**To do:** The lines to reproduce from the material below are those from the one containing "right knee: (996, 846)" through the one containing "right eye: (465, 190)", both included; write them out exactly and add nothing.

**Records for processing:**
◆ ◆ ◆

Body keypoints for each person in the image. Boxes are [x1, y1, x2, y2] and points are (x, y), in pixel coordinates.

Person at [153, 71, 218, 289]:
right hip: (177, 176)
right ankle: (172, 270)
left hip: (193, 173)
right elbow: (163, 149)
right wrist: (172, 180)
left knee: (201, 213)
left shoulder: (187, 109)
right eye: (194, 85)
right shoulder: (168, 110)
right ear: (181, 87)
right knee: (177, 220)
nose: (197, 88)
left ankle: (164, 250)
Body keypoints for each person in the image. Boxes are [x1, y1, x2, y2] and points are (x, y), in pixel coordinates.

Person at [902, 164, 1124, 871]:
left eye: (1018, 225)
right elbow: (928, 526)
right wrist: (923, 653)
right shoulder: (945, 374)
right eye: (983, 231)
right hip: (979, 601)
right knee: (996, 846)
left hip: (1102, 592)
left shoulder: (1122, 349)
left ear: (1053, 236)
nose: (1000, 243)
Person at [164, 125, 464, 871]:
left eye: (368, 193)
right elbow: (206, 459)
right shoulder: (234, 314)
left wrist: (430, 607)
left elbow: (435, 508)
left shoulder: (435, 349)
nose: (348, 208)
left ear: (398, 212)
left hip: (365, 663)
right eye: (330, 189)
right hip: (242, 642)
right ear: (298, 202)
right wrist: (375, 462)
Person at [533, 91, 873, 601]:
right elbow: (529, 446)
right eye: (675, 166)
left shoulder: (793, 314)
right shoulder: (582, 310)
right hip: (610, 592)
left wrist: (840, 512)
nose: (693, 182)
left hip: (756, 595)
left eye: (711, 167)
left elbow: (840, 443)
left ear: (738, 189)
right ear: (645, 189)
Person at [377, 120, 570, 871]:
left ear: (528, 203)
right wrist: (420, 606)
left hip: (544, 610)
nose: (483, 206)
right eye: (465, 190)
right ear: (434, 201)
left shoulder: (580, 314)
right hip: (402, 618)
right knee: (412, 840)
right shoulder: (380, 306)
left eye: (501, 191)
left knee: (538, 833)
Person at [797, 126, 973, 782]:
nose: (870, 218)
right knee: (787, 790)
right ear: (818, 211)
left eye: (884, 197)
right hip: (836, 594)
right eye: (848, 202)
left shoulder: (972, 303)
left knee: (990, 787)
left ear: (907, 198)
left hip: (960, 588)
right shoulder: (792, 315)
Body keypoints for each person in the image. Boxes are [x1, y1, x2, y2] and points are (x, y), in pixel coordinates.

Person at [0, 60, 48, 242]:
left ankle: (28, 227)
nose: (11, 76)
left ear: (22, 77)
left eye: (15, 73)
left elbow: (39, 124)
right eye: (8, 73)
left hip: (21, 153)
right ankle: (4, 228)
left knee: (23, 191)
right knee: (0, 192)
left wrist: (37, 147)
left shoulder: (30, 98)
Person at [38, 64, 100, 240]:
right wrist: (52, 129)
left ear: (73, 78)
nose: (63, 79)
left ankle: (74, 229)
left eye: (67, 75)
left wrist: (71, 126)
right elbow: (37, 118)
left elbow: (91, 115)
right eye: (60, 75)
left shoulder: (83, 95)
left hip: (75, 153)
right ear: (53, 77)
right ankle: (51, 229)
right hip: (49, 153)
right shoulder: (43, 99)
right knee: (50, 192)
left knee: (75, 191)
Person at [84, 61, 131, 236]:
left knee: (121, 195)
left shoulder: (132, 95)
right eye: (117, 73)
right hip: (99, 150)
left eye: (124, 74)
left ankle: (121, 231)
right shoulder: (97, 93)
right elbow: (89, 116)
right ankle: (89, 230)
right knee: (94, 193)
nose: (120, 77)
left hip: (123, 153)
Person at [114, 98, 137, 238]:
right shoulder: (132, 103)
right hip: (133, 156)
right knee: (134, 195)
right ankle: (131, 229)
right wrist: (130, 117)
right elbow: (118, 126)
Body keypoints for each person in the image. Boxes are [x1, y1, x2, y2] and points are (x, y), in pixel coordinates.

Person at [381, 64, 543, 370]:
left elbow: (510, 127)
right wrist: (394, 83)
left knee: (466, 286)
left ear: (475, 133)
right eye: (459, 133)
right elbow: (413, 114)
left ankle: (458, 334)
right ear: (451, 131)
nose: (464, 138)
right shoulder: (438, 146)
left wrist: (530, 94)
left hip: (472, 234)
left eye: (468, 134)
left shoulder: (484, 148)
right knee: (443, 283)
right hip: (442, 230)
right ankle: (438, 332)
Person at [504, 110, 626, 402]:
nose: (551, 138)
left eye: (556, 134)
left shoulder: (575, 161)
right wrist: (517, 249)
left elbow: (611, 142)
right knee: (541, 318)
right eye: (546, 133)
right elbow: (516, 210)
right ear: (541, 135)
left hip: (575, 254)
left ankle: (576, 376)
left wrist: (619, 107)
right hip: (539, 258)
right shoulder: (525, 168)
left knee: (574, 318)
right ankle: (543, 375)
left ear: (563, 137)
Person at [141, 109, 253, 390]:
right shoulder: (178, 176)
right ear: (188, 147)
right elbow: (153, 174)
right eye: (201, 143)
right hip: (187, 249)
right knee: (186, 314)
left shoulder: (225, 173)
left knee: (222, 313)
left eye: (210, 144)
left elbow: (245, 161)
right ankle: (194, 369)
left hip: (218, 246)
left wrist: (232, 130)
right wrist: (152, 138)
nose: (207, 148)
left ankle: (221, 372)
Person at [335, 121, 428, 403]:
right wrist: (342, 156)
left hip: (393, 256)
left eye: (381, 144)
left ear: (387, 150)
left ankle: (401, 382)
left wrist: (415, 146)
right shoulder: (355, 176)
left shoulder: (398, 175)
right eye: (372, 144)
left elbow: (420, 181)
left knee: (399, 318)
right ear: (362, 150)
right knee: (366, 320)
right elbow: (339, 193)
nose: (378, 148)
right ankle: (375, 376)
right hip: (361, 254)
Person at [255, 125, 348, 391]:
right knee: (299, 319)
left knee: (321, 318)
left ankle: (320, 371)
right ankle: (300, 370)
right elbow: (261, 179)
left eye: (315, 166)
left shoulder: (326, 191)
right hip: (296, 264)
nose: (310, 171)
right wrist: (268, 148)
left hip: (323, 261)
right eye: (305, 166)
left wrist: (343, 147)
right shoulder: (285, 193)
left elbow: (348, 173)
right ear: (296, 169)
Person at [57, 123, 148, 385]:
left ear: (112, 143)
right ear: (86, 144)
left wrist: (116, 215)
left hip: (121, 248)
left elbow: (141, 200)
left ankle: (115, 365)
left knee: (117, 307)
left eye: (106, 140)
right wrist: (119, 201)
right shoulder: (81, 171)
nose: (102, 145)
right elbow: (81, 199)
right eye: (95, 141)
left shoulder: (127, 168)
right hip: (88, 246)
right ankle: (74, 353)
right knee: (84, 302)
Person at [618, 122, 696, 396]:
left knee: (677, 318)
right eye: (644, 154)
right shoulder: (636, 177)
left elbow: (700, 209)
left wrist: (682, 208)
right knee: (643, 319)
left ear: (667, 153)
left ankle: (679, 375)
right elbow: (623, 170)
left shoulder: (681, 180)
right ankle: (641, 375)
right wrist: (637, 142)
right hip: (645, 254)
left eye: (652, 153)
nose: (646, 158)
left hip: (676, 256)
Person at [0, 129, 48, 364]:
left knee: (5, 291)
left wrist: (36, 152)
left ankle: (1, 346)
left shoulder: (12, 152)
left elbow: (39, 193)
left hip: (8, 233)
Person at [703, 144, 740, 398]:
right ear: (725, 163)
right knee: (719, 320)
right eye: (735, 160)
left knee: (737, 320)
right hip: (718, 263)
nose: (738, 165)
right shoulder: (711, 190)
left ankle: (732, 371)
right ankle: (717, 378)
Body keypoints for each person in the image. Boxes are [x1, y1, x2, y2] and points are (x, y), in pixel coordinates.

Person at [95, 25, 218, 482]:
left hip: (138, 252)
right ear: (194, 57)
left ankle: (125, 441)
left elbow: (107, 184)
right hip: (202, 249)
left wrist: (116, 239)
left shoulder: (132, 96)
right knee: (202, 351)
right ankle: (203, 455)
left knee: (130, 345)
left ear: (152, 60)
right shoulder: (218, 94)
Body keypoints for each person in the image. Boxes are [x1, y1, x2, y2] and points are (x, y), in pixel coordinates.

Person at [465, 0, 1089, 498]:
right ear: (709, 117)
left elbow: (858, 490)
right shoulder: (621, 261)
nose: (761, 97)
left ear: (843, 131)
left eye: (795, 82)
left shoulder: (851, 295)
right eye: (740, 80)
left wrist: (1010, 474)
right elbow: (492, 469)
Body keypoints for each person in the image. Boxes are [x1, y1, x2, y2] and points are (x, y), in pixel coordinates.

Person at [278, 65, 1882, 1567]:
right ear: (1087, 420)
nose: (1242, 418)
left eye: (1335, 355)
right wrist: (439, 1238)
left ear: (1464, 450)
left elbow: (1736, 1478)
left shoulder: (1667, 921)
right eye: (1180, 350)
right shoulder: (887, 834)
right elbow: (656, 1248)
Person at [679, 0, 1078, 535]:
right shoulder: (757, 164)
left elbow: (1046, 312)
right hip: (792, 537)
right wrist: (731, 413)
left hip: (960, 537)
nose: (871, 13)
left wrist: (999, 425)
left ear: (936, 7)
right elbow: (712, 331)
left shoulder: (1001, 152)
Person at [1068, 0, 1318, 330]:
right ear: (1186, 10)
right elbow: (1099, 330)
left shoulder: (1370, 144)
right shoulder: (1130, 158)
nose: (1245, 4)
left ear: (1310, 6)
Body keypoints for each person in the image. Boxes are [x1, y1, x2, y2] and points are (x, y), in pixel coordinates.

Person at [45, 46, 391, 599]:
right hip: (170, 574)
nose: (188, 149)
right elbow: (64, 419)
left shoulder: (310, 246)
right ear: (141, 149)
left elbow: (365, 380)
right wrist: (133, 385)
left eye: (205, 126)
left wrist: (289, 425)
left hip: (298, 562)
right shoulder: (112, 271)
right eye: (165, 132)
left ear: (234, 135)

◆ ◆ ◆

**Solution for this task:**
right knee: (996, 846)
left hip: (1102, 592)
left shoulder: (1122, 349)
left ear: (1053, 236)
nose: (1000, 243)
Person at [164, 125, 464, 871]:
left eye: (368, 193)
right elbow: (206, 459)
right shoulder: (234, 314)
left wrist: (430, 607)
left elbow: (435, 508)
left shoulder: (435, 349)
nose: (348, 208)
left ear: (398, 212)
left hip: (365, 663)
right eye: (330, 189)
right hip: (242, 642)
right ear: (298, 202)
right wrist: (375, 462)
Person at [533, 91, 873, 601]:
right elbow: (529, 446)
right eye: (675, 166)
left shoulder: (793, 314)
right shoulder: (582, 310)
right hip: (610, 592)
left wrist: (840, 512)
nose: (693, 182)
left hip: (756, 595)
left eye: (711, 167)
left elbow: (840, 443)
left ear: (738, 189)
right ear: (645, 189)
Person at [377, 120, 570, 871]:
left ear: (528, 203)
right wrist: (420, 606)
left hip: (544, 610)
nose: (483, 206)
right eye: (465, 190)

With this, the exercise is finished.